By Whitney Yount, Online Editor
February 6, 2013
In 2012, current sophomores Katelyn Schultz and Sophia Andreatos spent about two months creating a proposal to present to HPU President Nido Qubein. The proposal was for the creation of a club rowing team on campus. Since the day the girls first presented their proposal, the team has grown from just two ambitious freshmen to nearly fifty members at various stages of their undergrad careers.
Schultz and Andreatos are now co-captains and they continue to work hard to make the HPU rowing program a success.
“Starting a team requires lots of dedication, good communication skills, persistence, patience, and team work,” said Schultz.
Schultz also added that both captains dedicate, on average, between 17 and 25 hours per week to the rowing team.
The entire team’s dedication and commitment to training is not hard to miss. Even just by looking at their rigorous practice schedule, one can see that the time commitment required for this sport is exceptional.
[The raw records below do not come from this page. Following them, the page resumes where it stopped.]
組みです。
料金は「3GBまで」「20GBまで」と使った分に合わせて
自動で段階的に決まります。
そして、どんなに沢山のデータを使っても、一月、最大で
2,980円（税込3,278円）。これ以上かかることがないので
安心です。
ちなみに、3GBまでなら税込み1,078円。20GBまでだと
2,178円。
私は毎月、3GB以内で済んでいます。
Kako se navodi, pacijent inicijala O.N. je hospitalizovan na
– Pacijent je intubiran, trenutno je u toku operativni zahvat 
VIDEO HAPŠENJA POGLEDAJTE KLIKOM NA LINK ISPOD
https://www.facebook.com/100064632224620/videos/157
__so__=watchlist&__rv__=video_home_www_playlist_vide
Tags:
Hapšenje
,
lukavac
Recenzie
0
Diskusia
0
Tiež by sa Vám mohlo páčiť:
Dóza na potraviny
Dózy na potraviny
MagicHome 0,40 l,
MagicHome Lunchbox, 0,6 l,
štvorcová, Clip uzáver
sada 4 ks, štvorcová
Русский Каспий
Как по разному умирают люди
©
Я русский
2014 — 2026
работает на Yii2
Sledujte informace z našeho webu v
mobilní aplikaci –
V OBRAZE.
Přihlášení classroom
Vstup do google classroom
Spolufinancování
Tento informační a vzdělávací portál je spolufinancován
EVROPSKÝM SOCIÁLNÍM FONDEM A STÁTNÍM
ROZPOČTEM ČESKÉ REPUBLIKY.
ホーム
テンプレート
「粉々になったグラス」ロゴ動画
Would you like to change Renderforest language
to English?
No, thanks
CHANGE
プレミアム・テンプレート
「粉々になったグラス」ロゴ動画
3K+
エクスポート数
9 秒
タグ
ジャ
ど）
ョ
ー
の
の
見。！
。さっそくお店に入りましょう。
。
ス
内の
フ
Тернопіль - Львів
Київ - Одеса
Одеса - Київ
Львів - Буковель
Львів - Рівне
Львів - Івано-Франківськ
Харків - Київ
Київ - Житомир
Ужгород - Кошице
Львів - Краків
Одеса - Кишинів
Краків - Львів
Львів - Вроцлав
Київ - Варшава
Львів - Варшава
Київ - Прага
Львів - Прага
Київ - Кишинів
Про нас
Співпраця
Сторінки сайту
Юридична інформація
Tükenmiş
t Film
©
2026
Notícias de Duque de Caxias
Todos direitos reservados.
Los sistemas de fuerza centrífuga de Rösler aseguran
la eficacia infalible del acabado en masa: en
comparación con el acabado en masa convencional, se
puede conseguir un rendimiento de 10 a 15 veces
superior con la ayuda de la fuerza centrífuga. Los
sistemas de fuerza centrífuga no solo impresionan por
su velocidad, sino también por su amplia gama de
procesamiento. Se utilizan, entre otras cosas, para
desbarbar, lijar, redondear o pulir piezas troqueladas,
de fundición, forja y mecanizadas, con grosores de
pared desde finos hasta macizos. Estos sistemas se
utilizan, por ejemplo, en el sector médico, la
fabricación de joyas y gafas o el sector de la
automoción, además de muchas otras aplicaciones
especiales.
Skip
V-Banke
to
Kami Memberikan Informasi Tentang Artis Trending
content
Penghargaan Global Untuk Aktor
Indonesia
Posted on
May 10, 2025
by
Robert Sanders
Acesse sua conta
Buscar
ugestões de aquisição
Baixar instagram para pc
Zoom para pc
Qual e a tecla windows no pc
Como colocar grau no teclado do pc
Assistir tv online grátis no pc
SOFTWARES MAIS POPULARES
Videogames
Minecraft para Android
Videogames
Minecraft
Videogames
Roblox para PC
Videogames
One practice is held each morning, and one is held each evening (team members can choose which of the two to attend). Additionally, occasional “roga” night sessions are held for team members. “Roga” is yoga geared toward rowers, and it is taught by senior Christine Vilasi.
Individual meetings with Coach Cory Conzemius are also held for team members to use rowing machines. Practices are being held indoors right now due to the winter weather, but as soon as the weather improves, regular land and water practices outside will resume.
While there are a few experienced rowers on the team, many of the team members are beginners.
“I joined the rowing team by accident, really,” said freshman Mackie Quirk. “I have never rowed before, but one of the captains during the activities fair said that I would be good at it, so I attended the interest meeting, and one could say that it was sort of love at first sight.”
During the fall semester, the team primarily worked on gaining members, introducing the new rowers to the sport and getting in shape for competition season. This spring, the team will host a duel with nearby Wake Forest University and will then travel to four other races.
In addition, the team is planning to travel to Florida to row over spring break, according to Schultz.
“This will give us the opportunity to grow closer as a team and to become more competitive,” said Schultz.
Members of the HPU Rowing Team compete in boats called “eights” and “fours.” “Eights” are boats made for eight rowers plus a “cox,” with a “cox” being the person who steers the boat and encourages the rest of the team. “Fours” simply hold four rowers plus a cox. Currently, the team owns one of each of these boats, but they recently purchased more and expect to see them soon.
Overall, the team has accomplished an amazing amount of work in the past year. “I personally am so proud of every single person on the team because they have all worked so hard to come as far as they have,” said Schultz.
“I love the team,” added Quirk. “The smiles at 6:30 in the morning, the laughs, the determination and courage that we all carry with us in every inch we row.”